Labor represents nearly half of a hospital’s operating expenses and has become a key issue for the industry amid widespread shortages.
Still, AHA wrote that hospitals were being hammered on all sides with commensurate increases in drug expenses per patient (19.7%) and supply expenses per patient (18.5%) along with purchased service expenses (18%) during the four-year period.
“Rising costs for drugs, supplies and labor coupled with sicker patients, longer hospital stays and government reimbursement rates that do not come close to covering the costs of caring for patients have created a dire situation for hospitals and health systems,” AHA President and CEO Rick Pollack said in a release.
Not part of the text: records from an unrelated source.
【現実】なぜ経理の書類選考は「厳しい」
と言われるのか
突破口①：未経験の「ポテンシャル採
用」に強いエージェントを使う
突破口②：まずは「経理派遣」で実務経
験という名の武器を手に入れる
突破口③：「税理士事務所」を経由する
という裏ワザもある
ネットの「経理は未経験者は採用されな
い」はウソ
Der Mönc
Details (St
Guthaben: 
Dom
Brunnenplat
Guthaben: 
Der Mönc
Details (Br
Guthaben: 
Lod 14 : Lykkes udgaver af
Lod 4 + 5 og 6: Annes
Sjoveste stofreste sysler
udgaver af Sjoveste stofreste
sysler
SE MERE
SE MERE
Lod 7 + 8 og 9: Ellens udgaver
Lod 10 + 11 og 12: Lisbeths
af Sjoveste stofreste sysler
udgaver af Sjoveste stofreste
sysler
The group also took a swing at “burdensome insurer policies,” such as “unnecessary” prior authorizations, as a source of increased administrative costs and a driver of clinician burnout. Citing a survey conducted on behalf of the AHA by Morning Consult, the group said that almost three-quarters of nurses reported increased insurer-required administrative tasks during the previous five years and almost 9 in 10 said it had negatively impacted patient clinical outcomes.
Looking ahead, AHA highlighted the upcoming conclusion to the public health emergency’s various waivers and flexibilities—particularly the disenrollment of millions of current Medicaid beneficiaries—as another area of concern for hospitals.
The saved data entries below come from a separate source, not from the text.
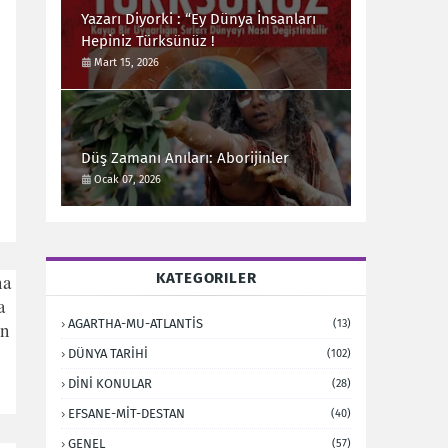
Yazarı Diyorki : “Ey Dünya İnsanları
Hepiniz Türksünüz !
Mart 15, 2026
Düş Zamanı Anıları: Aborijinler
Ocak 07, 2026
na
KATEGORILER
a
AGARTHA-MU-ATLANTİS
in
(13)
DÜNYA TARİHİ
(102)
DİNİ KONULAR
(28)
EFSANE-MİT-DESTAN
(40)
GENEL
(57)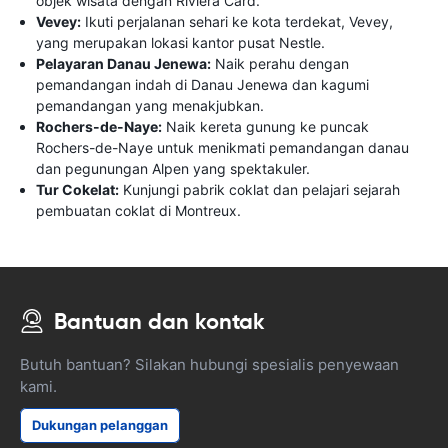
objek wisata dengan Riviera Card.
Vevey:
Ikuti perjalanan sehari ke kota terdekat, Vevey,
yang merupakan lokasi kantor pusat Nestle.
Pelayaran Danau Jenewa:
Naik perahu dengan
pemandangan indah di Danau Jenewa dan kagumi
pemandangan yang menakjubkan.
Rochers-de-Naye:
Naik kereta gunung ke puncak
Rochers-de-Naye untuk menikmati pemandangan danau
dan pegunungan Alpen yang spektakuler.
Tur Cokelat:
Kunjungi pabrik coklat dan pelajari sejarah
pembuatan coklat di Montreux.
Bantuan dan kontak
Butuh bantuan? Silakan hubungi spesialis penyewaan
kami.
Dukungan pelanggan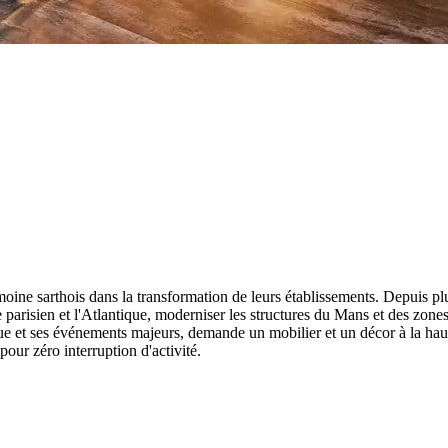
ine sarthois dans la transformation de leurs établissements. Depuis plu
e parisien et l'Atlantique, moderniser les structures du Mans et des zones 
e et ses événements majeurs, demande un mobilier et un décor à la haute
our zéro interruption d'activité.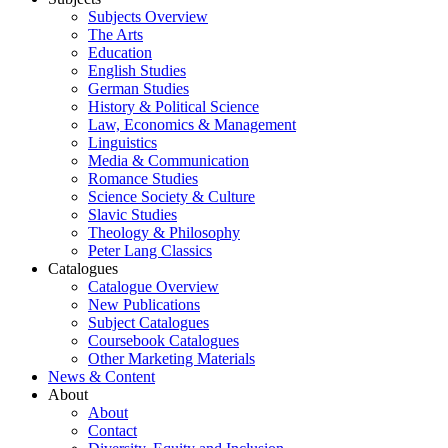
Subjects Overview
The Arts
Education
English Studies
German Studies
History & Political Science
Law, Economics & Management
Linguistics
Media & Communication
Romance Studies
Science Society & Culture
Slavic Studies
Theology & Philosophy
Peter Lang Classics
Catalogues
Catalogue Overview
New Publications
Subject Catalogues
Coursebook Catalogues
Other Marketing Materials
News & Content
About
About
Contact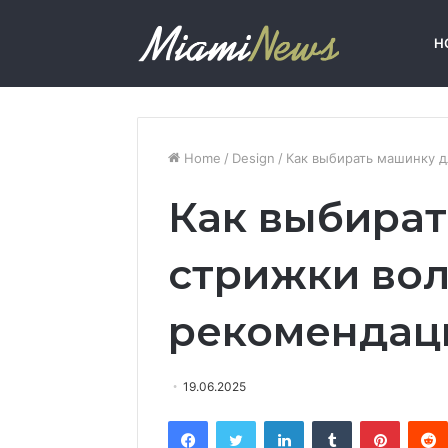
H
Home
/
Design
/
Как выбирать машинку д
Как выбират
стрижки вол
рекомендац
19.06.2025
Facebook
Twitter
LinkedIn
Tumblr
Pinterest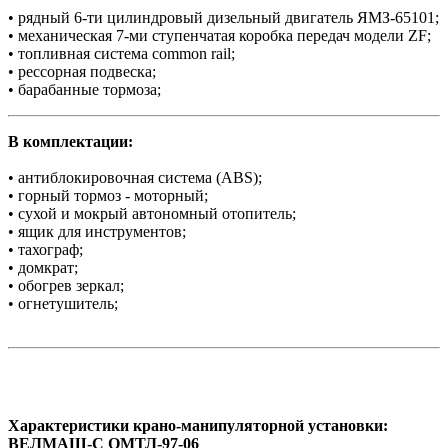
• рядный 6-ти цилиндровый дизельный двигатель ЯМЗ-65101;
• механическая 7-ми ступенчатая коробка передач модели ZF;
• топливная система common rail;
• рессорная подвеска;
• барабанные тормоза;
В комплектации:
• антиблокировочная система (ABS);
• горный тормоз - моторный;
• сухой и мокрый автономный отопитель;
• ящик для инструментов;
• тахограф;
• домкрат;
• обогрев зеркал;
• огнетушитель;
Характеристики крано-манипуляторной установки:
ВЕЛМАШ-С ОМТЛ-97-06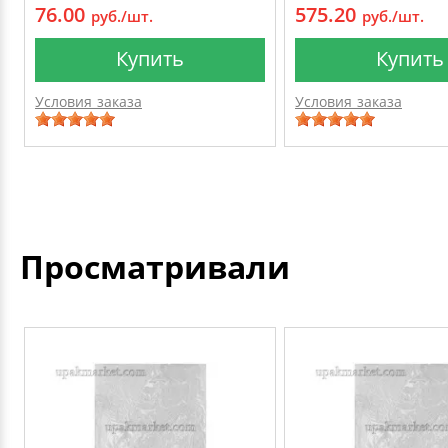
76.00
575.20
руб./шт.
руб./шт.
Купить
Купить
Условия заказа
Условия заказа
Просматривали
“Undoubtedly, these coverage losses will drive higher rates of uninsured and underinsured individuals, raising hospitals’ uncompensated care costs and potentially negatively impacting disproportionate share payments as well as 340B program eligibility, both of which allow hospitals to offset some of the expense increases as well as furnish programs and services critical to patients,” AHA wrote in the report.
“Further, the ending of regulatory relief through the 20% Medicare inpatient prospective payment system add-on payment for beneficiaries diagnosed with COVID-19 to offset the cost of highly complex care for these patients, will certainly add financial pressure to an already fragile situation for hospitals and health systems," the organization wrote.
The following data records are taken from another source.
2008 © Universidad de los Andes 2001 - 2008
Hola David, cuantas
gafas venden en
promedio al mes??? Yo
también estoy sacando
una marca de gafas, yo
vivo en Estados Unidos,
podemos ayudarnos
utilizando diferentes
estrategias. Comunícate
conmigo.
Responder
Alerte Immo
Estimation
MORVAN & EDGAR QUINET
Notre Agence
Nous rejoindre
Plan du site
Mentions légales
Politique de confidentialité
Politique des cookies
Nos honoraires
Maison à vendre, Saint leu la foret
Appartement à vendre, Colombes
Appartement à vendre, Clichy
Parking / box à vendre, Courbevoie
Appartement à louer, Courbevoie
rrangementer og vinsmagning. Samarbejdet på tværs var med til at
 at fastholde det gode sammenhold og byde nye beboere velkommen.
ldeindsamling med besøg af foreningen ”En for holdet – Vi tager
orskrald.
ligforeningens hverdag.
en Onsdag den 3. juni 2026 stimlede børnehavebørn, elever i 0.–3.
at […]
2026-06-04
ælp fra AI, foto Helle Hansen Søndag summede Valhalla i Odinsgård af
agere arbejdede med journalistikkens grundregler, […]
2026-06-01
AHA paired its latest warnings with a reiterated list of policy asks Congress should prioritize to “ensure hospitals have the ability to continue taking care of the sick and injured.” These included:
- Enacting new policies to bolster the workforce and the clinician training pipeline
- Rejecting Medicare and Medicaid pay cuts to hospitals
- Establishing temporary per diem payments to address patient discharge backlogs
- Pressuring the Centers for Medicare & Medicaid Services to make retrospective adjustments to the FY2022 market basket update
- Creating a “metropolitan anchor hospital” designation for facilities serving marginalized communities
“This is not just a financial problem, it is an access problem,” Pollack said. “When healthcare providers cannot afford the tools and teams they need to care for patients, they will be forced to make hard choices and the people who will be impacted the most are patients. We can’t let that happen. Congress and others must act to preserve the care our nation needs and depends on.”